The amount you should avoid each of these varies across cameras and skeleton SDKs, but generally speaking this is my own list of things you should try to avoid.

  • Small Motions – Detecting them is very difficult, they are very easy to confuse with noise.
  • Holding hard poses – It’s hard to hold your arms out for extended periods of time.
  • Motions near the body – Occlusion problems, bone loss.
  • Fast motions – Most of the consumer grade depth cameras right now are running at 30 FPS.  It’s very easy to move faster than the segmentation / skeleton prediction code is willing to bet you’ve moved and will happily ignore your motion.
  • Extreme poses – Poses most people would have trouble making.  Not just because people have trouble making them, but because most of the skeleton SDKs are not trained for unusual body positions.
  • Sitting – It’s is generally not handled well across skeleton SDKs.  The overall skeleton becomes a lot less trustworthy.

That’s Normal Right?

All the skeleton SDKs I’ve used so far don’t generally return you anything other than the rawest of the raw bone positions.  Which is generally a good thing; you wouldn’t want them to hide the raw data from you.  However, this will tends to result in moments when your hand will penetrate your chest, your knee will flip backwards and you’ll have your leg behind your back.

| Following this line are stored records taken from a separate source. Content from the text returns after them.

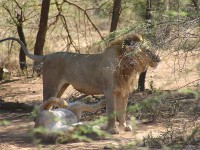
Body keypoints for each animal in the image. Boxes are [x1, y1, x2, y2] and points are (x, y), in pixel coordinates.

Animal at [0, 34, 159, 135]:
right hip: (51, 86)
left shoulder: (124, 92)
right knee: (44, 103)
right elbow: (112, 111)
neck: (128, 67)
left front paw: (124, 127)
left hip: (61, 87)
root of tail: (47, 55)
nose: (159, 59)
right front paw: (113, 130)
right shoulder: (109, 91)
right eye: (147, 50)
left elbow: (123, 111)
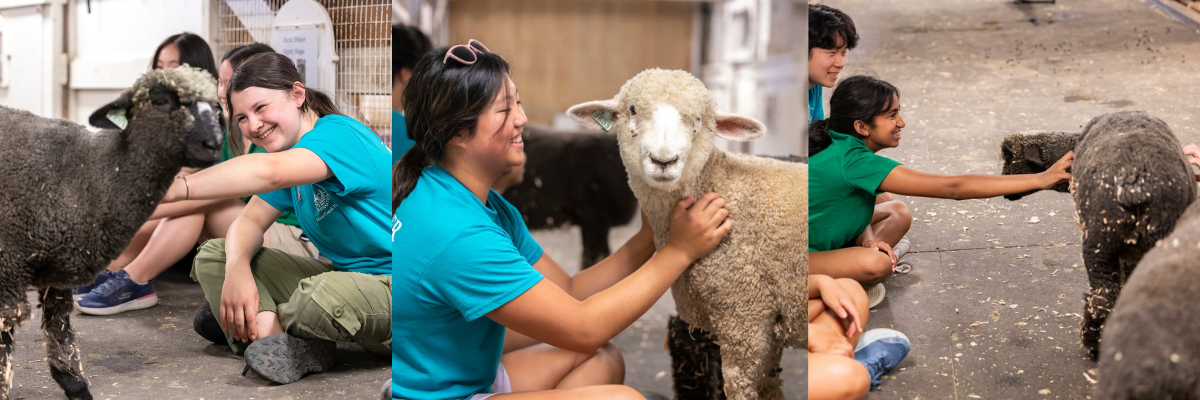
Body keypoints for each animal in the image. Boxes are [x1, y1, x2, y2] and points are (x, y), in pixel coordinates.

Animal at [0, 66, 222, 400]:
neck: (92, 174)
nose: (215, 144)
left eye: (217, 106)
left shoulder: (57, 268)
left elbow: (59, 321)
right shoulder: (8, 267)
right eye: (160, 100)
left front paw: (74, 383)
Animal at [568, 68, 807, 400]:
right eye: (632, 110)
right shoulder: (768, 322)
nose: (663, 161)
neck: (721, 185)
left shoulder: (744, 314)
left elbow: (739, 385)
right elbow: (770, 386)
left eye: (699, 118)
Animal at [999, 111, 1196, 359]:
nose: (1005, 191)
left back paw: (1093, 344)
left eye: (1010, 157)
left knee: (1102, 298)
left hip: (1099, 242)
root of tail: (1137, 187)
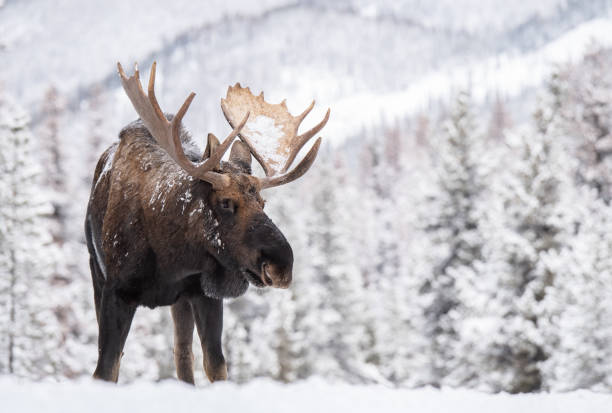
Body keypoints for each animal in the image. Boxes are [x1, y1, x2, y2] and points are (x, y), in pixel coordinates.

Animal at [85, 62, 330, 384]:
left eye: (263, 203)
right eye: (225, 202)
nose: (281, 265)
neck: (169, 257)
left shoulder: (203, 294)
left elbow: (216, 365)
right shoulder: (115, 291)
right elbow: (105, 369)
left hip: (181, 302)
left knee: (182, 356)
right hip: (96, 270)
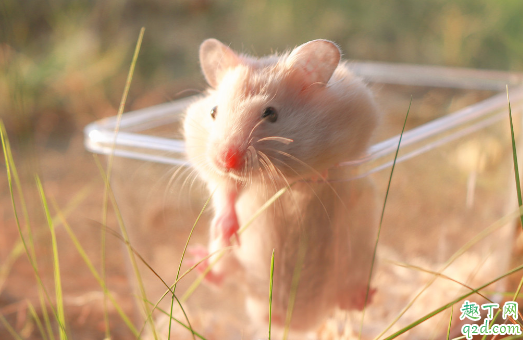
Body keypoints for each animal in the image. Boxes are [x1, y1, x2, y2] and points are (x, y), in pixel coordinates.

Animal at [183, 38, 380, 334]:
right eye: (213, 112)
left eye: (270, 113)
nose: (225, 159)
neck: (272, 174)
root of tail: (289, 319)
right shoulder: (212, 169)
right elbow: (225, 193)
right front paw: (227, 228)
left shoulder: (359, 124)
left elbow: (339, 163)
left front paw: (319, 175)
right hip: (229, 260)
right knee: (221, 275)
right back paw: (198, 260)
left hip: (359, 255)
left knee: (348, 299)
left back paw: (364, 296)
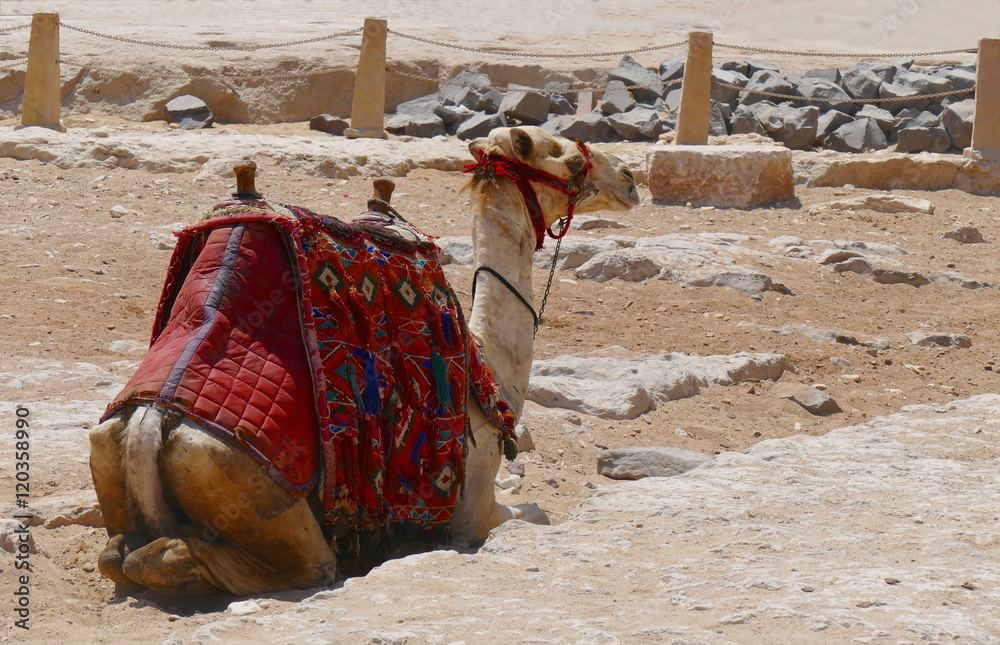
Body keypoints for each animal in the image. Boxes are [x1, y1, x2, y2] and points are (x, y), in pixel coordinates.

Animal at [88, 126, 639, 596]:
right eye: (566, 158)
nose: (630, 178)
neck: (490, 371)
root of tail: (148, 424)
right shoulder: (471, 513)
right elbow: (535, 512)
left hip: (109, 454)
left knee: (117, 554)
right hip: (241, 482)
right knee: (267, 562)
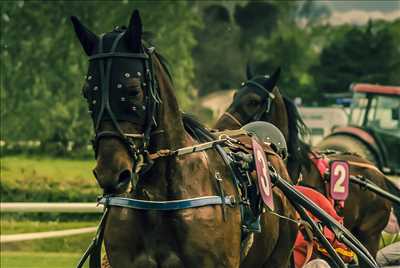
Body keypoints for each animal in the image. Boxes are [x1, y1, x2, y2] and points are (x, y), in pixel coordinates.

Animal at [214, 67, 398, 266]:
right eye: (234, 95)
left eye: (253, 100)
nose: (218, 129)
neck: (296, 169)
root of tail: (378, 173)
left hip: (370, 234)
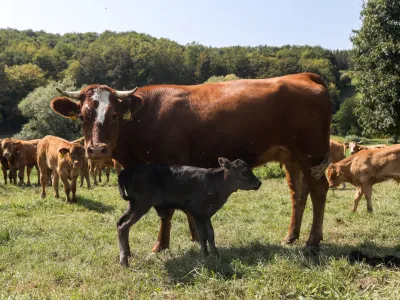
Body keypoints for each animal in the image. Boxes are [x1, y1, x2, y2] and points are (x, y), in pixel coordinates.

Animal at [50, 72, 332, 248]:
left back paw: (312, 241)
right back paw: (290, 237)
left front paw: (161, 245)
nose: (97, 149)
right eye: (83, 116)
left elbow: (167, 211)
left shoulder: (166, 168)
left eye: (115, 116)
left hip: (311, 153)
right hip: (291, 158)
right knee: (298, 194)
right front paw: (196, 237)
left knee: (319, 190)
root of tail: (302, 75)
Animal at [117, 158, 260, 266]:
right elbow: (202, 235)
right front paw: (204, 256)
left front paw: (216, 254)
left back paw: (128, 254)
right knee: (122, 225)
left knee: (123, 224)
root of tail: (126, 171)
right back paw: (124, 261)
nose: (259, 182)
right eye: (245, 172)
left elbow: (211, 234)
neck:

So it becomes important to try and avoid these events by using joint constraints.  Even though the skeleton SDKs usually have bone confidence numbers, they’re not comparing confidence based upon how a normal human can move.  It’s based on can they clearly see something they think is a body part.  If so they will report things like, 100% confident your leg has driven itself up into your chest.

Time

Timing is very difficult.  The user has to predict how long he is going to take to move, while at the same time accounting for how long the avatar will take to move, plus how long the gesture detection will take to detect his action.  Making it very hard for him to predict when he has to jump or duck or move to the side.

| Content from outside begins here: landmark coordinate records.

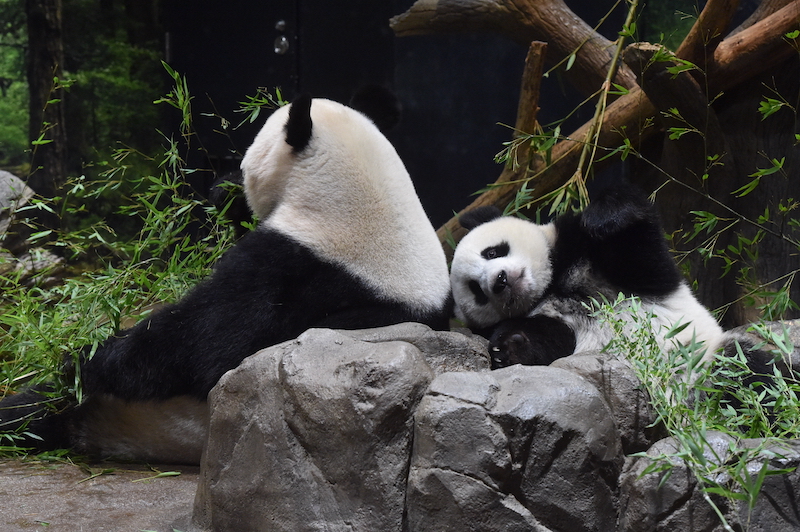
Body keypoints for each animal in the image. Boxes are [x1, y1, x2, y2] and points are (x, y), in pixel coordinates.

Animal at [0, 91, 454, 462]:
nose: (230, 175)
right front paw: (225, 196)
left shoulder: (293, 270)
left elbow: (201, 347)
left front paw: (86, 355)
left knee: (41, 405)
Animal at [450, 188, 724, 370]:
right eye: (477, 291)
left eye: (492, 252)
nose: (500, 280)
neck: (551, 287)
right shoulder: (551, 321)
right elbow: (547, 344)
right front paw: (506, 348)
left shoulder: (585, 253)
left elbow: (642, 256)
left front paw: (605, 217)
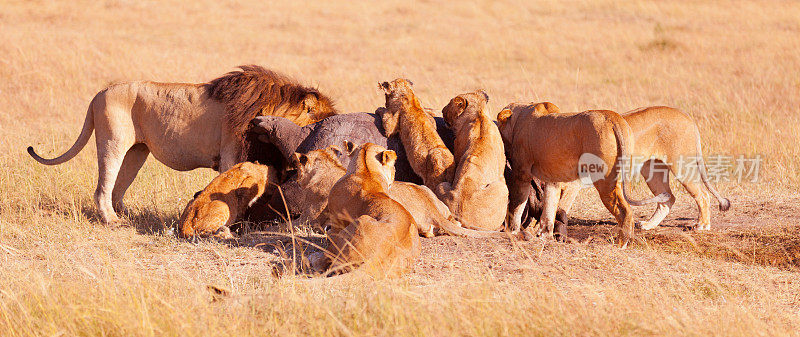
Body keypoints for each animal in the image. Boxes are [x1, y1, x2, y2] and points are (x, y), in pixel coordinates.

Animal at [26, 65, 336, 223]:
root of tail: (99, 93)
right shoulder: (231, 154)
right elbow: (233, 188)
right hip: (113, 141)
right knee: (103, 187)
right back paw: (111, 220)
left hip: (137, 151)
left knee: (119, 186)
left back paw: (127, 216)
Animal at [308, 142, 418, 276]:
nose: (394, 173)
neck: (366, 171)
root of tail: (377, 257)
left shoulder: (336, 220)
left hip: (360, 222)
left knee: (328, 261)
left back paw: (312, 258)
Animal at [434, 90, 510, 230]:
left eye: (450, 103)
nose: (442, 110)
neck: (478, 115)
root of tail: (461, 219)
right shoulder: (501, 175)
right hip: (502, 188)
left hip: (442, 185)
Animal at [500, 101, 668, 245]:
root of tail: (614, 118)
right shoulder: (552, 178)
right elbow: (550, 205)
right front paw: (544, 235)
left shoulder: (522, 173)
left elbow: (517, 204)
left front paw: (513, 231)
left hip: (604, 179)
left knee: (625, 210)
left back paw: (621, 244)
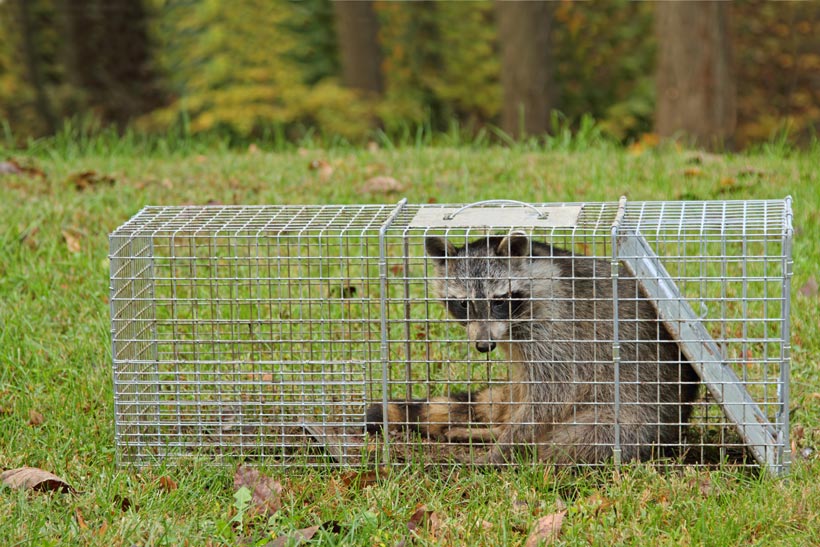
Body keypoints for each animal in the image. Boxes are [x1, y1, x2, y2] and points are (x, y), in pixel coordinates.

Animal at [368, 233, 700, 464]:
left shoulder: (557, 326)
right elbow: (524, 390)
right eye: (463, 304)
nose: (484, 345)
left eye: (499, 301)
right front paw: (500, 434)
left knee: (576, 440)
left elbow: (553, 394)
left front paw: (503, 449)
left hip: (637, 418)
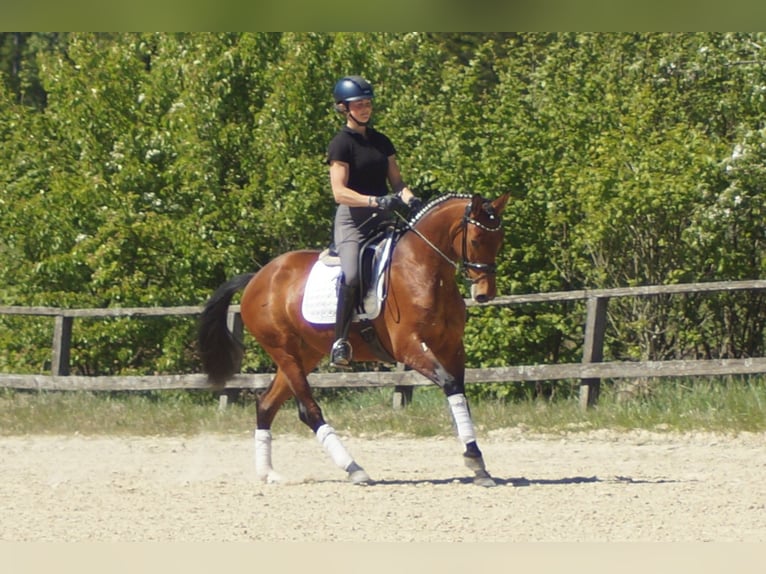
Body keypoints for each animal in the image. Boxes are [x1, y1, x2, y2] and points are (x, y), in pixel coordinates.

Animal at [198, 192, 511, 487]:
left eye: (499, 239)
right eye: (477, 239)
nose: (485, 293)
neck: (423, 269)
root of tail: (258, 277)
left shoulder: (452, 347)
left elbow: (459, 393)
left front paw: (478, 463)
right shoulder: (409, 347)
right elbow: (450, 384)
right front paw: (473, 457)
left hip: (304, 354)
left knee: (266, 404)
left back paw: (268, 474)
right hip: (282, 350)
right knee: (309, 410)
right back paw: (354, 468)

In these situations feedback that he has done the right thing, as well as how long he has left to do the right thing can be important.  One handy trick when compressing timespans to play back animation is Bullet-Time.  Imagine a player running and jumping hurdles.   There’s this unknown zone that once entered there will not be enough time to playback the animation to jump the hurdle without it looking sped up bizarrely fast.  However with bullet time, if you detect the gesture just in time, you can slow down time long enough to play back the animation and also indicate to the user, “Hey, you almost missed that one”.  Bullet-Time is also handy for just giving the user more time to make a split second decision, and then as soon as they’ve made it, speed back up.

Just a Little Bit Closer…

Depth perception is another frustrating problem.  Users have really poor perception about how far away objects are from their avatar that they can interact with.  Luckily there are many ways around this problem.

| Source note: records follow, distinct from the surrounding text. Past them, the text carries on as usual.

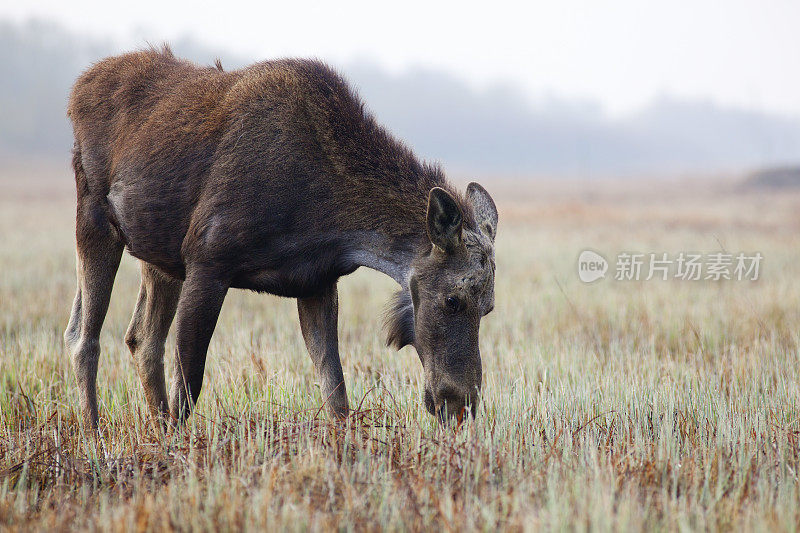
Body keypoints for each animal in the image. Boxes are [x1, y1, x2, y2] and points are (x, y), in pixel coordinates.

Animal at [64, 46, 500, 428]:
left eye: (489, 308)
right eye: (453, 300)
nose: (460, 404)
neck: (333, 222)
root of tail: (76, 91)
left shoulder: (316, 282)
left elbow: (335, 392)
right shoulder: (207, 260)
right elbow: (189, 381)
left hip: (158, 257)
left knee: (141, 339)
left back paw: (152, 428)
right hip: (94, 217)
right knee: (84, 338)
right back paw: (94, 432)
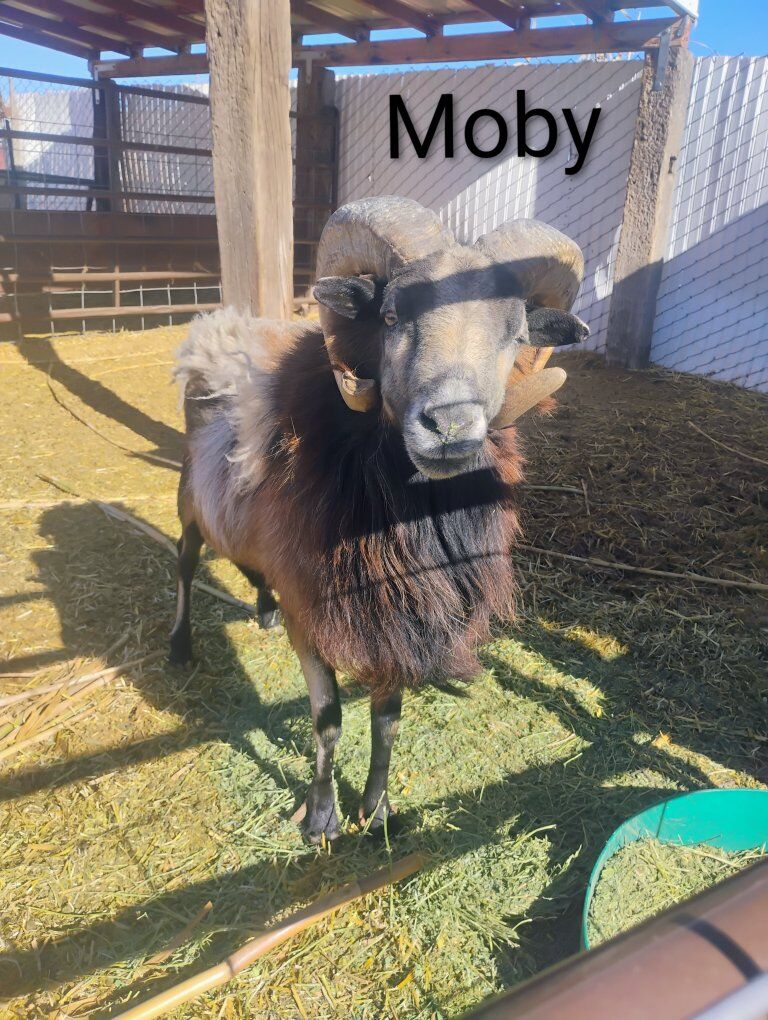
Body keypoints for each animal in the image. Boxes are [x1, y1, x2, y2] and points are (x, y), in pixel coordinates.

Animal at [171, 197, 588, 843]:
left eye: (517, 333)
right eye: (391, 316)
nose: (450, 426)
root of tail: (217, 327)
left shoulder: (396, 616)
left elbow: (387, 718)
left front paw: (377, 809)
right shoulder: (315, 614)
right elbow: (327, 719)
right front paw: (321, 819)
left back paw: (263, 610)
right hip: (190, 498)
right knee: (186, 564)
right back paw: (180, 646)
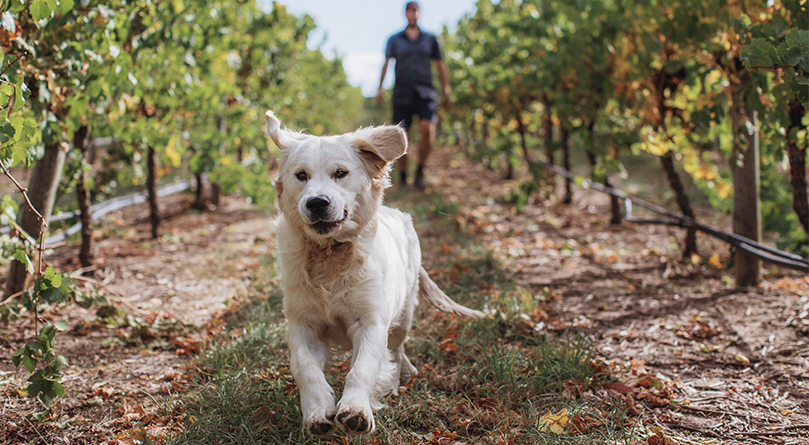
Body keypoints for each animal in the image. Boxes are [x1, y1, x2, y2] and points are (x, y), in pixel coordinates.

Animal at [266, 109, 482, 436]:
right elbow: (305, 368)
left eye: (340, 173)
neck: (330, 254)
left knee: (397, 347)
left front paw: (356, 410)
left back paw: (401, 375)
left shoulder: (370, 321)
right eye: (301, 175)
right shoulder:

  • Depth Cues – shadows do a great job of helping to show distance as you get closer to an object
  • UI Visual Cues – Visual feedback that you can now interact with the object is important.  If I’m playing a volleyball game, changing the halo around the ball from red to green to indicate I can now jump and hit it can be valuable feedback, because it’s hard estimating how high my character can jump, or when they can jump.
  • Camera angle is everything.  Having the right angle to the object can make it much easier to tell depth.
  • Audio Cues – I don’t see these get used very often, but sound is a great way to indicate action is required, or success or failure on the user’s part.